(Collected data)
*** Begin section ***
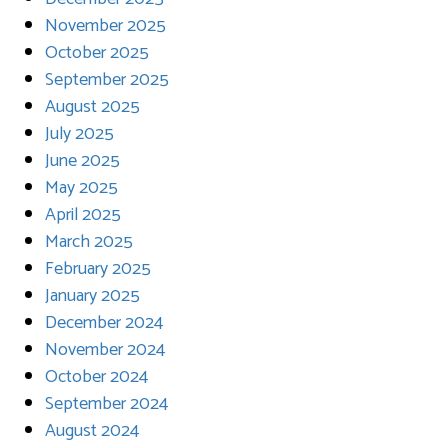
November 2025
October 2025
September 2025
August 2025
July 2025
June 2025
May 2025
April 2025
March 2025
February 2025
January 2025
December 2024
November 2024
October 2024
September 2024
August 2024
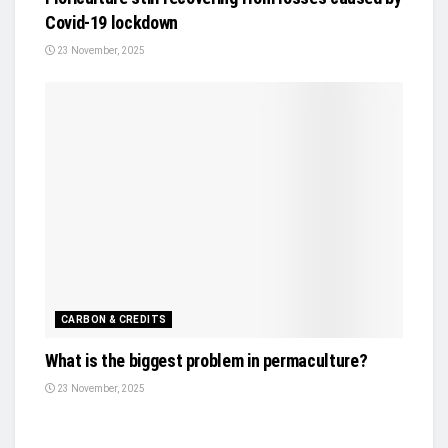
Covid-19 lockdown
23 November, 2025
CARBON & CREDITS
What is the biggest problem in permaculture?
23 November, 2025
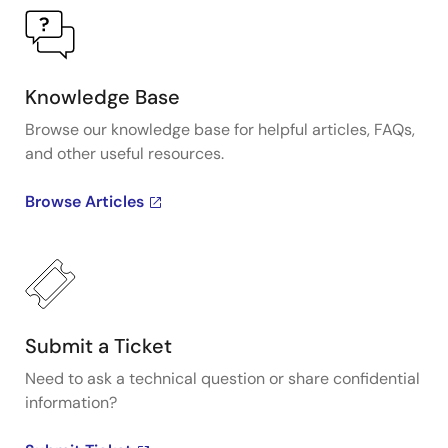
Knowledge Base
Browse our knowledge base for helpful articles, FAQs,
and other useful resources.
Browse Articles
Submit a Ticket
Need to ask a technical question or share confidential
information?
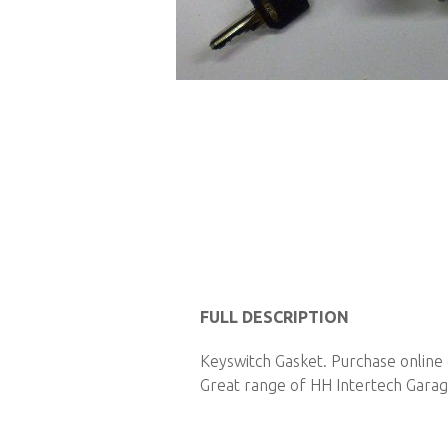
Skip
to
the
beginning
of
the
images
gallery
FULL DESCRIPTION
Keyswitch Gasket. Purchase online 
Great range of HH Intertech Garage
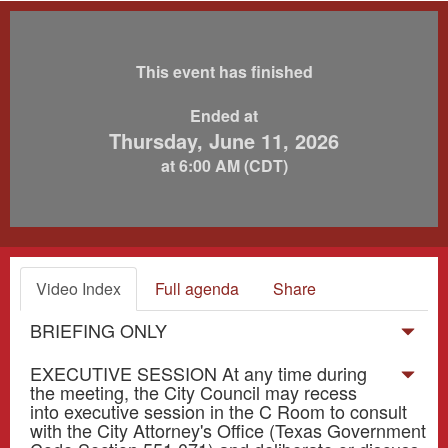
This event has finished
Ended at
Thursday, June 11, 2026
at 6:00 AM (CDT)
Video Index
Full agenda
Share
BRIEFING ONLY
EXECUTIVE SESSION At any time during
the meeting, the City Council may recess
into executive session in the C Room to consult
with the City Attorney's Office (Texas Government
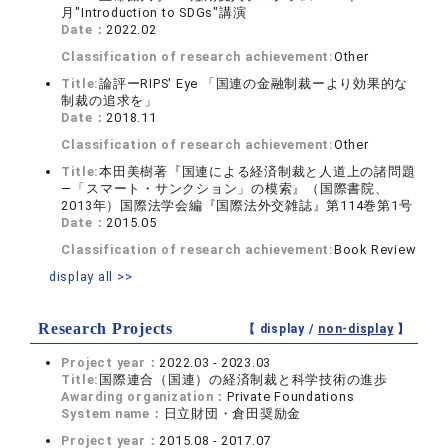
月"Introduction to SDGs"講演
Date：
2022.02
Classification of research achievement:
Other
Title:
論評ーRIPS' Eye 「国連の金融制裁ーより効果的な
制裁の追求を」
Date：
2018.11
Classification of research achievement:
Other
Title:
本田美樹著『国連による経済制裁と人道上の諸問題
―「スマート・サンクション」の模索』（国際書院、
2013年）国際法学会編『国際法外交雑誌』第114巻第1号
Date：
2015.05
Classification of research achievement:
Book Review
display all >>
Research Projects
【 display /
non-display
】
Project year：
2022.03 - 2023.03
Title:
国際連合（国連）の経済制裁と科学技術の進歩
Awarding organization：
Private Foundations
System name：
日立財団・倉田奨励金
Project year：
2015.08 - 2017.07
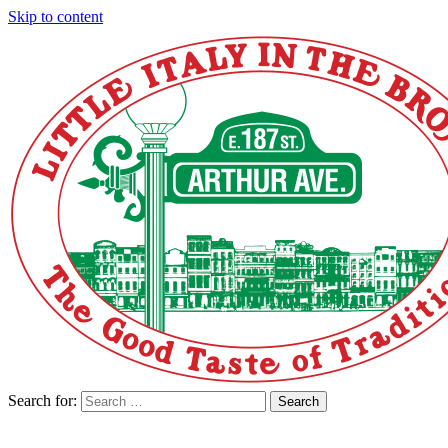
Skip to content
Search for:
Search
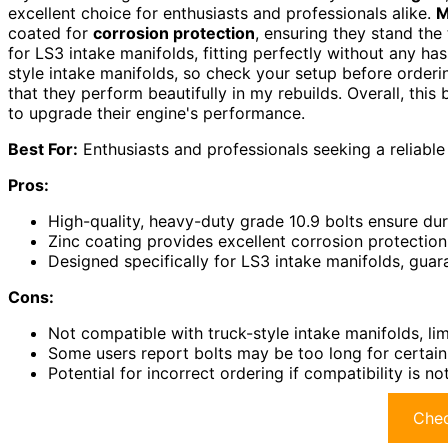
excellent choice for enthusiasts and professionals alike.
M
coated for
corrosion protection
, ensuring they stand the 
for LS3 intake manifolds, fitting perfectly without any has
style intake manifolds, so check your setup before ordering
that they perform beautifully in my rebuilds. Overall, this 
to upgrade their engine's performance.
Best For:
Enthusiasts and professionals seeking a reliable 
Pros:
High-quality, heavy-duty grade 10.9 bolts ensure dur
Zinc coating provides excellent corrosion protection 
Designed specifically for LS3 intake manifolds, guara
Cons:
Not compatible with truck-style intake manifolds, lim
Some users report bolts may be too long for certain a
Potential for incorrect ordering if compatibility is 
Chec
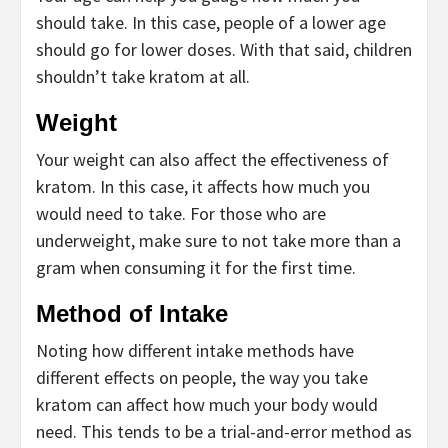
should take. In this case, people of a lower age
should go for lower doses. With that said, children
shouldn’t take kratom at all.
Weight
Your weight can also affect the effectiveness of
kratom. In this case, it affects how much you
would need to take. For those who are
underweight, make sure to not take more than a
gram when consuming it for the first time.
Method of Intake
Noting how different intake methods have
different effects on people, the way you take
kratom can affect how much your body would
need. This tends to be a trial-and-error method as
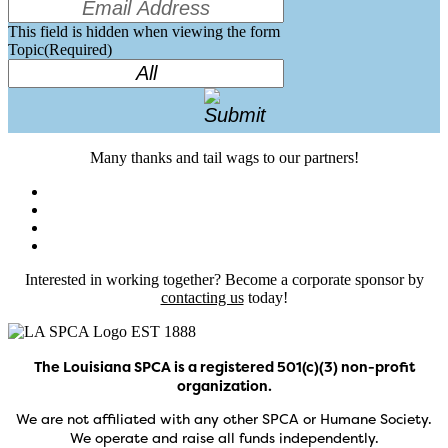
This field is hidden when viewing the form
Topic
(Required)
Many thanks and tail wags to our partners!
Interested in working together? Become a corporate sponsor by
contacting us
today!
The Louisiana SPCA is a registered 501(c)(3) non-profit
organization.
We are not affiliated with any other SPCA or Humane Society.
We operate and raise all funds independently.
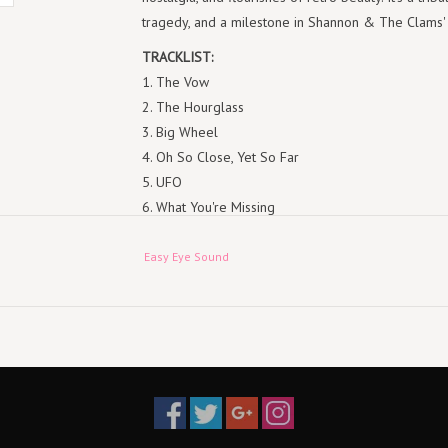
tragedy, and a milestone in Shannon & The Clams'
TRACKLIST:
1. The Vow
2. The Hourglass
3. Big Wheel
4. Oh So Close, Yet So Far
5. UFO
6. What You're Missing
7. Real Or Magic
8. The Moon Is In The Wrong Place
Easy Eye Sound
9. So Lucky
10. Dalí's Clock
11. Bean Fields
12. In The Grass
13. Golden Brown
14. Life Is Unfair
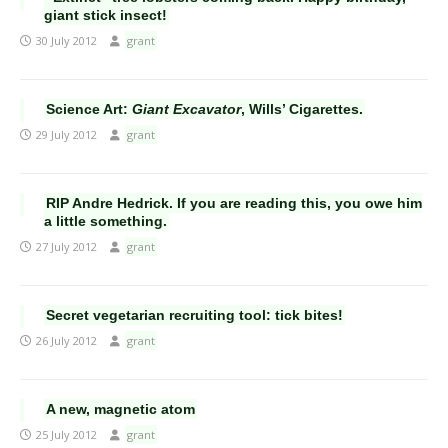
giant stick insect!
30 July 2012
grant
Science Art:
Giant Excavator
, Wills’ Cigarettes.
29 July 2012
grant
RIP Andre Hedrick. If you are reading this, you owe him
a little something.
27 July 2012
grant
Secret vegetarian recruiting tool: tick bites!
26 July 2012
grant
A new, magnetic atom
25 July 2012
grant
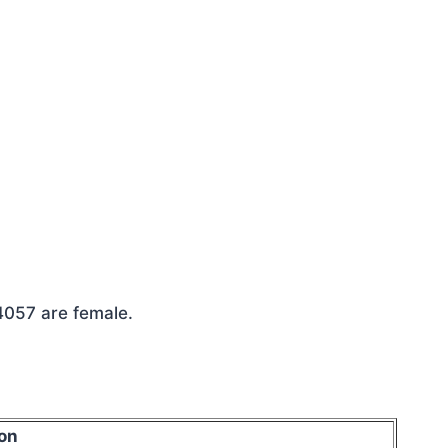
 4057 are female.
on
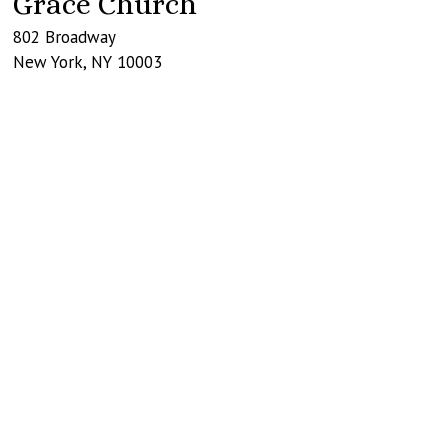
Grace Church
802 Broadway
New York
,
NY
10003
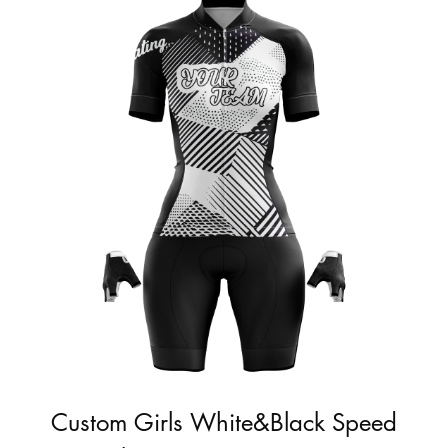
Custom Girls White&Black Speed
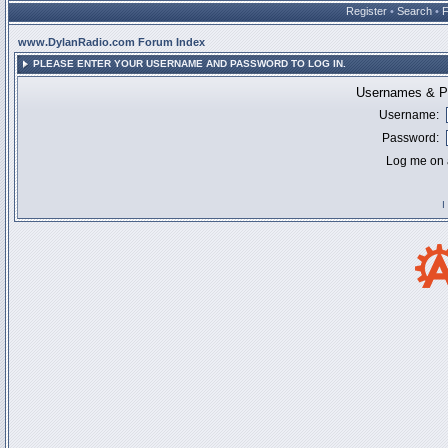
Register
•
Search
•
www.DylanRadio.com Forum Index
PLEASE ENTER YOUR USERNAME AND PASSWORD TO LOG IN.
Usernames & Pa
Username:
Password:
Log me on a
I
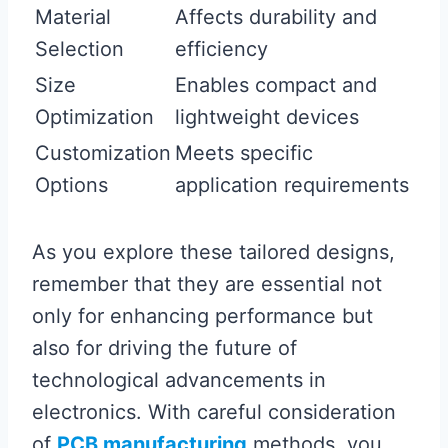
Material
Affects durability and
Selection
efficiency
Size
Enables compact and
Optimization
lightweight devices
Customization
Meets specific
Options
application requirements
As you explore these tailored designs,
remember that they are essential not
only for enhancing performance but
also for driving the future of
technological advancements in
electronics. With careful consideration
of
PCB manufacturing
methods, you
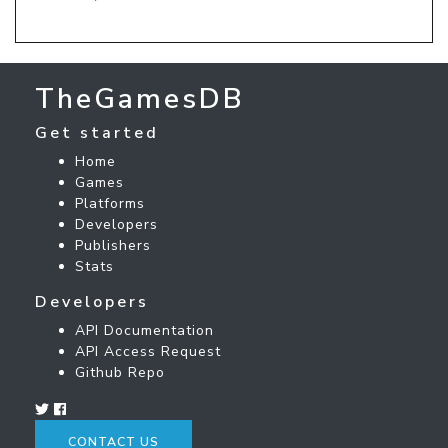
TheGamesDB
Get started
Home
Games
Platforms
Developers
Publishers
Stats
Developers
API Documentation
API Access Request
Github Repo
CONTACT US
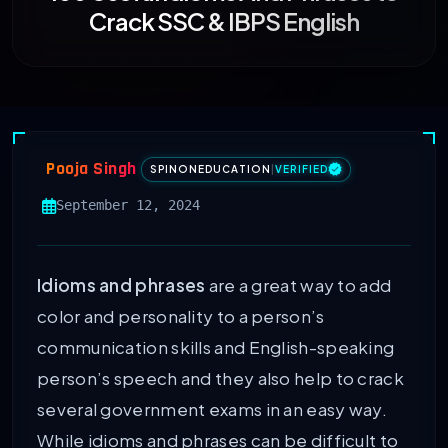
Crack SSC & IBPS English
Pooja Singh
SPINONEDUCATION
|
VERIFIED
September 12, 2024
Idioms and phrases
are a great way to add
color and personality to a person’s
communication skills and English-speaking
person’s speech and they also help to crack
several government exams in an easy way.
While idioms and phrases can be difficult to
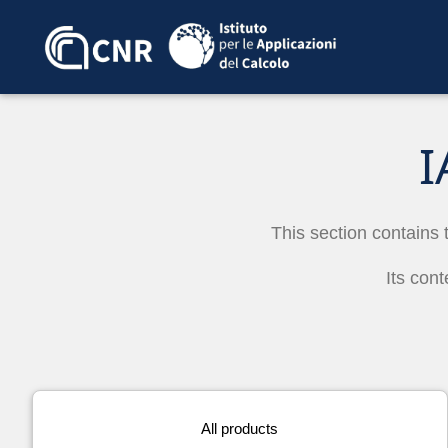
I
This section contains 
Its cont
All products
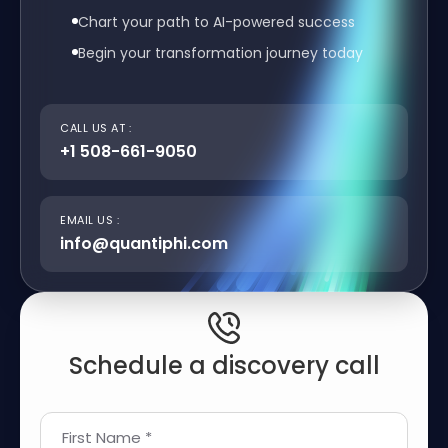
Chart your path to AI-powered success
Begin your transformation journey today
CALL US AT :
+1 508-661-9050
EMAIL US :
info@quantiphi.com
Schedule a discovery call
First Name *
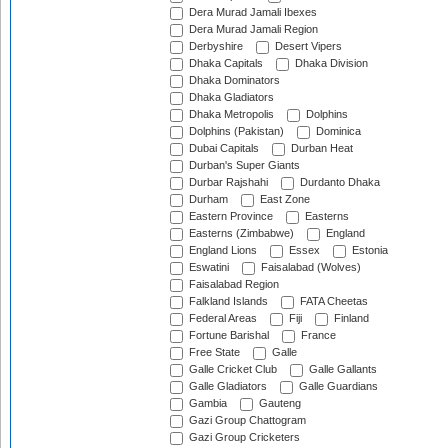
Dera Murad Jamali Ibexes
Dera Murad Jamali Region
Derbyshire
Desert Vipers
Dhaka Capitals
Dhaka Division
Dhaka Dominators
Dhaka Gladiators
Dhaka Metropolis
Dolphins
Dolphins (Pakistan)
Dominica
Dubai Capitals
Durban Heat
Durban's Super Giants
Durbar Rajshahi
Durdanto Dhaka
Durham
East Zone
Eastern Province
Easterns
Easterns (Zimbabwe)
England
England Lions
Essex
Estonia
Eswatini
Faisalabad (Wolves)
Faisalabad Region
Falkland Islands
FATA Cheetas
Federal Areas
Fiji
Finland
Fortune Barishal
France
Free State
Galle
Galle Cricket Club
Galle Gallants
Galle Gladiators
Galle Guardians
Gambia
Gauteng
Gazi Group Chattogram
Gazi Group Cricketers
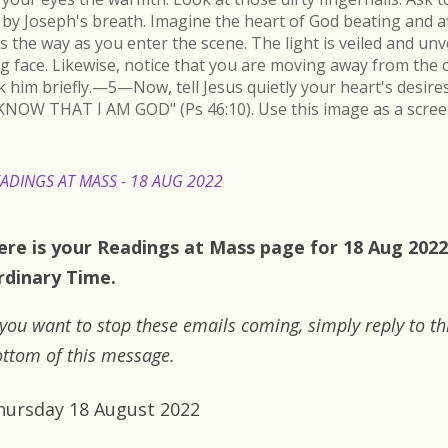
by Joseph's breath. Imagine the heart of God beating and a
s the way as you enter the scene. The light is veiled and un
ing face. Likewise, notice that you are moving away from the 
k him briefly.—5—Now, tell Jesus quietly your heart's desire
KNOW THAT I AM GOD" (Ps 46:10). Use this image as a scree
ADINGS AT MASS - 18 AUG 2022
ere is your Readings at Mass page for 18 Aug 2022
rdinary Time.
 you want to stop these emails coming, simply reply to th
ttom of this message.
hursday 18 August 2022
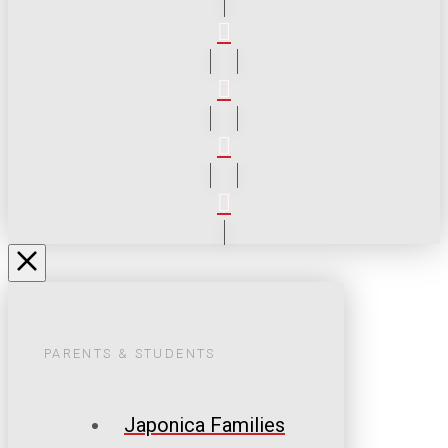
PARENTS & STUDENTS
Japonica Families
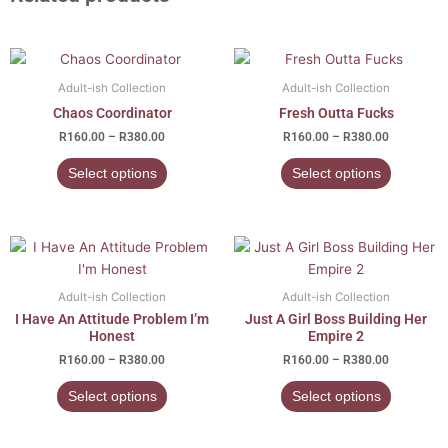
Price
Price
This
This
range:
range:
product
product
R160.00
R160.00
Adult-ish Collection
Adult-ish Collection
has
has
through
through
Chaos Coordinator
Fresh Outta Fucks
R380.00
R380.00
multiple
multiple
R
160.00
–
R
380.00
R
160.00
–
R
380.00
variants.
variants.
The
The
Select options
Select options
options
options
may
may
be
be
Price
Price
This
This
chosen
chosen
range:
range:
product
product
R160.00
R160.00
on
on
has
has
through
through
Adult-ish Collection
Adult-ish Collection
the
the
R380.00
R380.00
multiple
multiple
I Have An Attitude Problem I’m
Just A Girl Boss Building Her
product
product
variants.
variants.
Honest
Empire 2
page
page
The
The
R
160.00
–
R
380.00
R
160.00
–
R
380.00
options
options
Select options
Select options
may
may
be
be
chosen
chosen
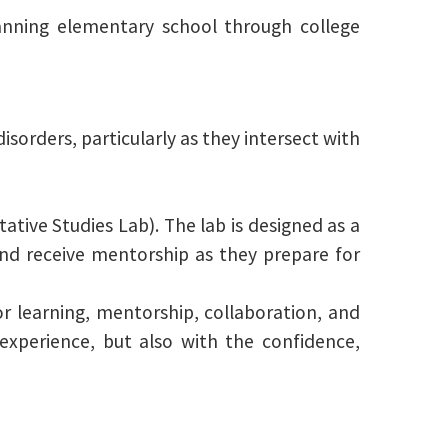
nning elementary school through college
isorders, particularly as they intersect with
tative Studies Lab). The lab is designed as a
 and receive mentorship as they prepare for
or learning, mentorship, collaboration, and
experience, but also with the confidence,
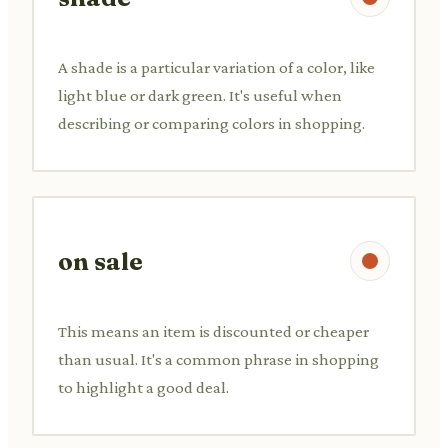
A shade is a particular variation of a color, like
light blue or dark green. It's useful when
describing or comparing colors in shopping.
on sale
This means an item is discounted or cheaper
than usual. It's a common phrase in shopping
to highlight a good deal.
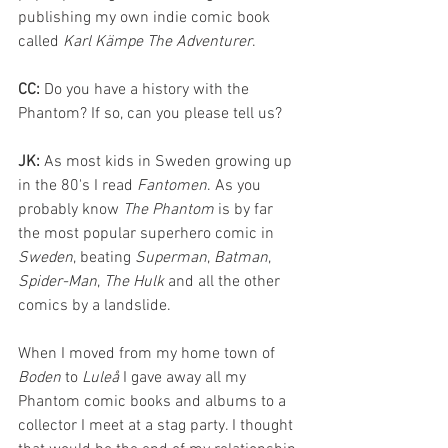
publishing my own indie comic book 
called 
Karl Kämpe The Adventurer
.
CC: 
Do you have a history with the 
Phantom? If so, can you please tell us?
JK:
 As most kids in Sweden growing up 
in the 80's I read 
Fantomen
. As you 
probably know 
The Phantom
 is by far 
the most popular superhero comic in 
Sweden
, beating 
Superman
, 
Batman
, 
Spider-Man
, 
The Hulk
 and all the other 
comics by a landslide. 
When I moved from my home town of 
Boden 
to 
Luleå 
I gave away all my 
Phantom comic books and albums to a 
collector I meet at a stag party. I thought 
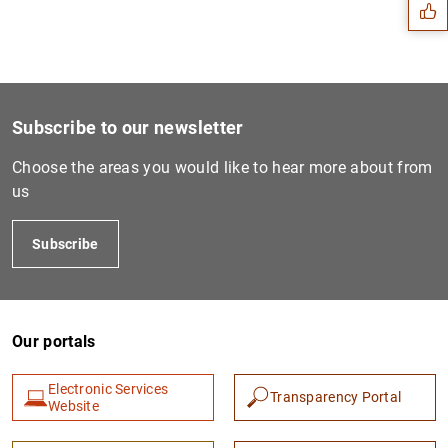
Subscribe to our newsletter
Choose the areas you would like to hear more about from
us
Subscribe
1
2
Our portals
Electronic Services
Transparency Portal
Website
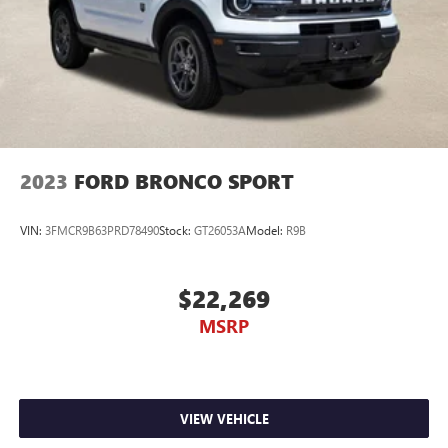
2023
FORD BRONCO SPORT
VIN:
3FMCR9B63PRD78490
Stock:
GT26053A
Model:
R9B
$22,269
MSRP
VIEW VEHICLE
*** End section ***
■ **Instructions to follow**:
Look through the entries above, find each line containing "style", and copy it.

■ **Task solution**:
style intake manifolds, so check your setup before ordering
Not compatible with truck-style intake manifolds, lim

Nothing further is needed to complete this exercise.